## Page
START

IMO, "prediction" applied to physical theories just means the theory allows to
deduce a (possibly experimentally testable) value, and this is a -stable- and
-structural- property of the theory that does not depend on the value
experimentally being measured, on whether the theoretically provided value
agrees with the experimental value, or on that agreement being tested before or
after the formulation of the theory.

This corresponds to the verb usage "predicts" in the (continuing) present tense.

In contrast, your characterization would correspond to the common sense meaning
of "to predict", -and- it would require using not the present tense, but the
past tense, upon first measurement of the experimental fact (preferably in
association with either "rightly" or "wrongly").

Cheers, BB

Knecht wrote:
I have tried to reply to the QCD proton mass "prediction" post, but so
far there appears to be some sort of software glitch somewhere. As an
alternative method, I am sending the reply as a "new post", but it is
really a response to the Xanthian post.


PREDICTION: Making a definitive statement about what the empirical
answer will be BEFORE the answer is known.

RETRODICTION: Demonstrating that a theory can reproduce a KNOWN
ANSWER, elegantly or [as in this case] with heroic effort.

END

(Stored items)
START

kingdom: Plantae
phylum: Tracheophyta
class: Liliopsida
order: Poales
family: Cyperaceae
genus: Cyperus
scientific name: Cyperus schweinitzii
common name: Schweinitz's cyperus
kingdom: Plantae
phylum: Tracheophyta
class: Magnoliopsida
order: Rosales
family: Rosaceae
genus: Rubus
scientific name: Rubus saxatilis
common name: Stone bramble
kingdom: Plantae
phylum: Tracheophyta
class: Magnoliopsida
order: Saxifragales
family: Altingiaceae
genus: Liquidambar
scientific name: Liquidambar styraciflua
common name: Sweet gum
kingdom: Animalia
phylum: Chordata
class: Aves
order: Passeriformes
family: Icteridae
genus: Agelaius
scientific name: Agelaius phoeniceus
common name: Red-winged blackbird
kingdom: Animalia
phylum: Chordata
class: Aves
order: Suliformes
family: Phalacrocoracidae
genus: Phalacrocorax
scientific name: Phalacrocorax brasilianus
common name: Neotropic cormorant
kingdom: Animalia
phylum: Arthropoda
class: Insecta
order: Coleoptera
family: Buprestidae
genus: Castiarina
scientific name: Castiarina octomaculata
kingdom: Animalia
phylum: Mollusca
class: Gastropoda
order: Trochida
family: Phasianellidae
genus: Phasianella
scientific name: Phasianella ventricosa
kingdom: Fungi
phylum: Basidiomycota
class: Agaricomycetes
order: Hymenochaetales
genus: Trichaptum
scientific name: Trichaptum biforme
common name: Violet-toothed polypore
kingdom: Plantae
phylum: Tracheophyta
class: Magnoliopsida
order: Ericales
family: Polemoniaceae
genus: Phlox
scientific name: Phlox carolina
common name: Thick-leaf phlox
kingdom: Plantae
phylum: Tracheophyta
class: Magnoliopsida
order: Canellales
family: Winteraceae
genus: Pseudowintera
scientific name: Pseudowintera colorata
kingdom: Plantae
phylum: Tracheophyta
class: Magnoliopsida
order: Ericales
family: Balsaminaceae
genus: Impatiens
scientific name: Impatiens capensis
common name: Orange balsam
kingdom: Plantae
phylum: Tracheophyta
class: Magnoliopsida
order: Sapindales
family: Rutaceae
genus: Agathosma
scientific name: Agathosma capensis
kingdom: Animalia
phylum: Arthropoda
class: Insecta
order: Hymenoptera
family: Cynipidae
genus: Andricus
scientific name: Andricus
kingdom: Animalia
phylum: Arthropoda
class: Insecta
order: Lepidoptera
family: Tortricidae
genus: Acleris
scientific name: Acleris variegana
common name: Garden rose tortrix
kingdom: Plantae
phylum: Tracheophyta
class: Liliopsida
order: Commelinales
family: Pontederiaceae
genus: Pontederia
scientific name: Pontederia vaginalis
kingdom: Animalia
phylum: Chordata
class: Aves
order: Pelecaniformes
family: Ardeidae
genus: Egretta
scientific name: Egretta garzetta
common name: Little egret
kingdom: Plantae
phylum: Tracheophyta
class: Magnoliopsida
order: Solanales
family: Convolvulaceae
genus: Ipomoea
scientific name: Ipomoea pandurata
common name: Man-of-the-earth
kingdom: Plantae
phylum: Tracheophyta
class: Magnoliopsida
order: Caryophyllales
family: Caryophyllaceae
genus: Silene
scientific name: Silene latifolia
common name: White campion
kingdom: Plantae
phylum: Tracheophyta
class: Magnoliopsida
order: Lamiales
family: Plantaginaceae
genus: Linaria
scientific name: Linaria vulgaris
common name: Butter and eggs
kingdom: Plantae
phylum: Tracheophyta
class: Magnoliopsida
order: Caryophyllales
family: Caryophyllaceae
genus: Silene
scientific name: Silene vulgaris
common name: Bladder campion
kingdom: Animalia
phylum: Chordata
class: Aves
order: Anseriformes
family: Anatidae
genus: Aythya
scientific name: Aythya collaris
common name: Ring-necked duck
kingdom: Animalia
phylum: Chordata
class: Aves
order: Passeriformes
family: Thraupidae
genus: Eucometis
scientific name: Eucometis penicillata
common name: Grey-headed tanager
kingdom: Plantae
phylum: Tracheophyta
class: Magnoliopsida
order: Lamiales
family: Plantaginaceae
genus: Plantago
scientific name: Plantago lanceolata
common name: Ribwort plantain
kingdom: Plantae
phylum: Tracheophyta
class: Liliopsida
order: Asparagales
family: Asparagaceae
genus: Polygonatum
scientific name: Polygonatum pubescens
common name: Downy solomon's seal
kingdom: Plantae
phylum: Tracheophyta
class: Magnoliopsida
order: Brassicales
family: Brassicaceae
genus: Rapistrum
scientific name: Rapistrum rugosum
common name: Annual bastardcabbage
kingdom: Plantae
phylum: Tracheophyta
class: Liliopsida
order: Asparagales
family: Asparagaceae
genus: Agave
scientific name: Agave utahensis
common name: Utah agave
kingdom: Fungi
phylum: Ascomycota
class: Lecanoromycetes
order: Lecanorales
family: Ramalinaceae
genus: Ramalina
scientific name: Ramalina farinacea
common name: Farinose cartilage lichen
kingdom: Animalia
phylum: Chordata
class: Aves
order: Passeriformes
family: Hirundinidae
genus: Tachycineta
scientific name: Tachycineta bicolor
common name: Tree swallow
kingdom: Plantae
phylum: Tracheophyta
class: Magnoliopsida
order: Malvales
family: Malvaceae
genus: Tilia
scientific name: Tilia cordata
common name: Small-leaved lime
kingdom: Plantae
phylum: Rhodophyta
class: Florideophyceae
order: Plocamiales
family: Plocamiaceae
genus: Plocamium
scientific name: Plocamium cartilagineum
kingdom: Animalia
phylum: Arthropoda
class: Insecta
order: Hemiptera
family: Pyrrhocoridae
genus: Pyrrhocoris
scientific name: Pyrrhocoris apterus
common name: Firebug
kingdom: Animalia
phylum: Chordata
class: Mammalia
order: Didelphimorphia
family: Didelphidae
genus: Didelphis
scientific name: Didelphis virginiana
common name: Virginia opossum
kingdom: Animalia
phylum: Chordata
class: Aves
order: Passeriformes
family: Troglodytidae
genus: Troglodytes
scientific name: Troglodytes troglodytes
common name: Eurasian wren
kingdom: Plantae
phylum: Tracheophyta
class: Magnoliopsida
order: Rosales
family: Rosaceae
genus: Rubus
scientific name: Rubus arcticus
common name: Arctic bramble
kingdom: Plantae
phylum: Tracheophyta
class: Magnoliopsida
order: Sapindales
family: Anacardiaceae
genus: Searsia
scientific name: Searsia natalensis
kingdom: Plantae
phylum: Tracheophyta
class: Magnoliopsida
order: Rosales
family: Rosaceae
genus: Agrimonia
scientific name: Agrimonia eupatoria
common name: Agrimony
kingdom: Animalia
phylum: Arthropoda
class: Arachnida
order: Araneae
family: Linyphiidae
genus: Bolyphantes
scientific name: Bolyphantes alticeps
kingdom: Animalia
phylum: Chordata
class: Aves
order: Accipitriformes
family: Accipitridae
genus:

END

## Task list
a: Answer these questions from the text on prediction in physical theories:
(i) Which verb tense corresponds to the use of "predicts" as a structural property of a theory?
(ii) Which post was Knecht's message actually a response to?
(iii) According to the definition of PREDICTION, when must the definitive statement be made?
b: Quote the records word for word, beginning at their first line and stopping after the line that contains "scientific name: Liquidambar styraciflua".
The records bear no relation to the text on prediction in physical theories.

## Replies
a:
(i) The (continuing) present tense.
(ii) The Xanthian post.
(iii) BEFORE the answer is known.

b:
kingdom: Plantae
phylum: Tracheophyta
class: Liliopsida
order: Poales
family: Cyperaceae
genus: Cyperus
scientific name: Cyperus schweinitzii
common name: Schweinitz's cyperus
kingdom: Plantae
phylum: Tracheophyta
class: Magnoliopsida
order: Rosales
family: Rosaceae
genus: Rubus
scientific name: Rubus saxatilis
common name: Stone bramble
kingdom: Plantae
phylum: Tracheophyta
class: Magnoliopsida
order: Saxifragales
family: Altingiaceae
genus: Liquidambar
scientific name: Liquidambar styraciflua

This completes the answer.